I suppose if you're reading this and you are an imbecile, you'll figure it makes a lot of sense. In that case, I suggest you check out the state of a public hospital.
Last week, I spent time visiting Rotorua Hospital. I didn't see patients scrubbing toilets, but I did see doctors and nurses administering first-class care and treatment, focusing on getting patients well enough to return to a healthy life. Nothing remotely resembling the Third World there.
Cast your eye around the state of the buildings, however, and it's clear much work needs to be done. "Add-on" wards connected by rambling corridors, elevators out of order and slow as a wet week when they are working, graffiti, fat patients in dressing gowns sucking on cigarettes right underneath no smoking signs in carparks, threadbare and torn sheets on the beds. It's all a bit sad.
So what has the district health board (DHB) done? Hired more managers, the same as every other DHB around the country where, according to National's Tony Ryall, more bureaucrats than doctors have been hired in the past seven years.
Right now the public health system employs 10,000 hospital managers, and that excludes 1250 in the Ministry of Health and goodness-knows-how-many in public health organisations. By my calculations, that's roughly one hospital manager for every 400 New Zealanders and that is sick. At Wellington Hospital they came up with a plan - axe 50 doctors.
We spend $5 billion a year on health and we think it's okay to send first-time mothers, who've just given birth after a difficult labour and an episiotomy, home directly from the delivery suite.

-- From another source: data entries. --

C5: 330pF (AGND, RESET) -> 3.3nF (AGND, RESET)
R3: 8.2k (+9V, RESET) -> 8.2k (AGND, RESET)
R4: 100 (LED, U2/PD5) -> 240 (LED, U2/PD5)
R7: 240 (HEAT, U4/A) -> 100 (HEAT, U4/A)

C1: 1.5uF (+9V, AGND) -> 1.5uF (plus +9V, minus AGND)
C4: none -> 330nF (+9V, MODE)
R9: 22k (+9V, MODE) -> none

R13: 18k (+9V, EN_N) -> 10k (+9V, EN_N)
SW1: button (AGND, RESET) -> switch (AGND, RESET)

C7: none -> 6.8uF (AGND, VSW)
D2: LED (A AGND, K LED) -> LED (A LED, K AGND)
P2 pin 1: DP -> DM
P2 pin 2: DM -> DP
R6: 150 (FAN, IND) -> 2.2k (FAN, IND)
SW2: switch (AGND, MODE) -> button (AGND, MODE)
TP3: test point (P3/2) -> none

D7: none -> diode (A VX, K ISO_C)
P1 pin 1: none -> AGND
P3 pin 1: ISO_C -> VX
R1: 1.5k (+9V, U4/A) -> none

New Zealand has a dangerous shortage of midwives, largely for two reasons. One, it takes four years to train, or retrain if you're middle-aged and not wanting to quit the work force, so like every other vocation that's now become an academic exercise, you emerge with a "qualification in how to live your life with a student loan". And two, because the College of Midwives insists midwives complete time-consuming papers and reports every year when they are struggling to give proper care to their clients.
Meanwhile, doctors who haven't disappeared overseas for better conditions, seem to be going on strike with alacrity, and other health professionals like radiographers are paid a pittance for a thankless task.
But we must have all those managers to take care of building maintenance. I bet it took a full day for some bureaucrat to get the lift fixed at Rotorua.